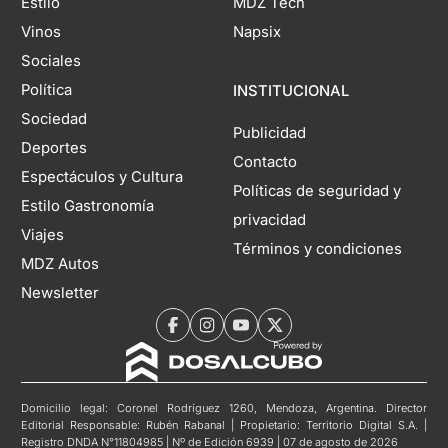
Estilo
MDZ Tech
Vinos
Napsix
Sociales
Política
INSTITUCIONAL
Sociedad
Publicidad
Deportes
Contacto
Espectáculos y Cultura
Políticas de seguridad y
Estilo Gastronomía
privacidad
Viajes
Términos y condiciones
MDZ Autos
Newsletter
Domicilio legal: Coronel Rodríguez 1260, Mendoza, Argentina. Director
Editorial Responsable: Rubén Rabanal | Propietario: Territorio Digital S.A. |
Registro DNDA N°11804985 | Nº de Edición 6939 | 07 de agosto de 2026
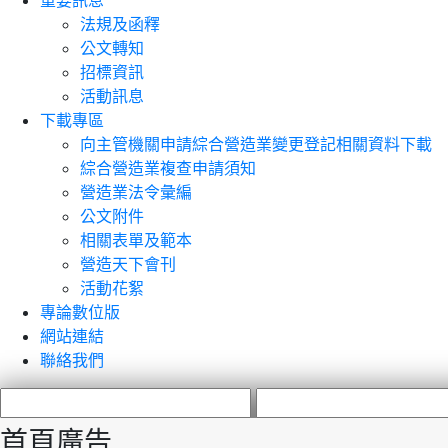
重要訊息
法規及函釋
公文轉知
招標資訊
活動訊息
下載專區
向主管機關申請綜合營造業變更登記相關資料下載
綜合營造業複查申請須知
營造業法令彙編
公文附件
相關表單及範本
營造天下會刊
活動花絮
專論數位版
網站連結
聯絡我們
首頁廣告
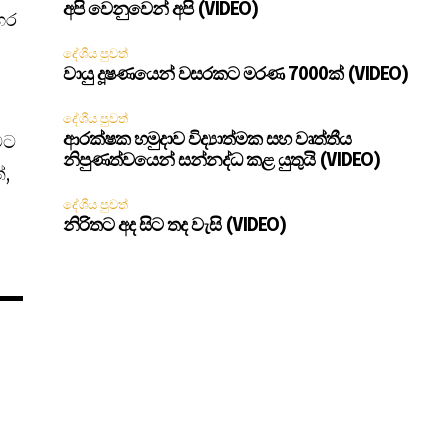
අපි වෙනුවෙන් අපි (VIDEO)
හර
දේශීය පුවත්
වායු දූෂණයෙන් වසරකට මරණ 7000ක් (VIDEO)
දේශීය පුවත්
වට
ආරක්ෂක හමුදාව විද්‍යාත්මක සහ වෘත්තීය
නිපුණත්වයෙන් සන්නද්ධ කළ යුතුයි (VIDEO)
්,
දේශීය පුවත්
නිරිතට අද සිට තද වැසි (VIDEO)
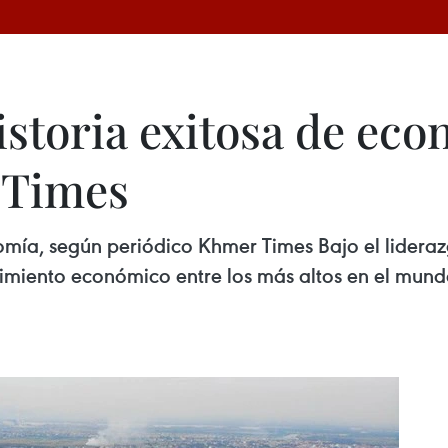
istoria exitosa de ec
 Times
omía, según periódico Khmer Times Bajo el lidera
ecimiento económico entre los más altos en el mu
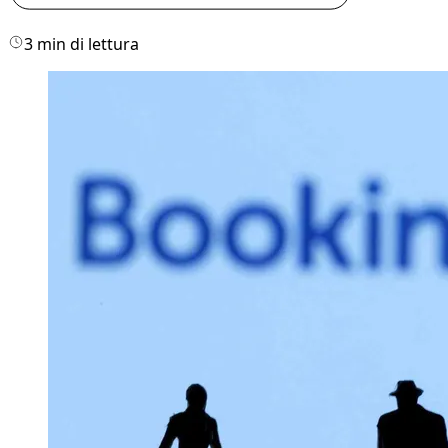
3 min di lettura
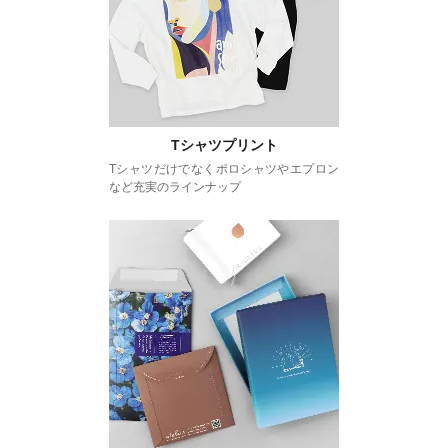
Tシャツプリント
Tシャツだけでなくポロシャツやエプロン
など充実のラインナップ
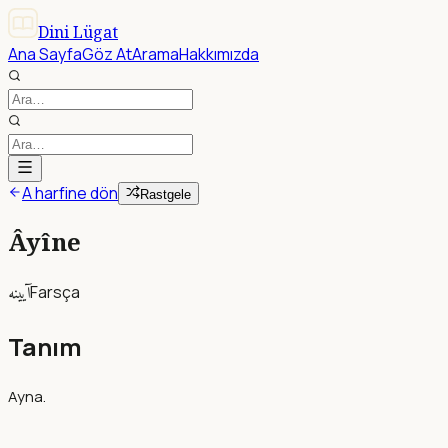
Dini Lügat
Ana Sayfa
Göz At
Arama
Hakkımızda
A harfine dön
Rastgele
Âyîne
آيينه
Farsça
Tanım
Ayna.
■ ■ ■ ■ ■
Your objective: Give back exactly the lines from the line containing "A harfine dön" to the end of the entries, and no other lines.

Answer section:
A harfine dön
Rastgele
Âyîne
آيينه
Farsça
Tanım
Ayna.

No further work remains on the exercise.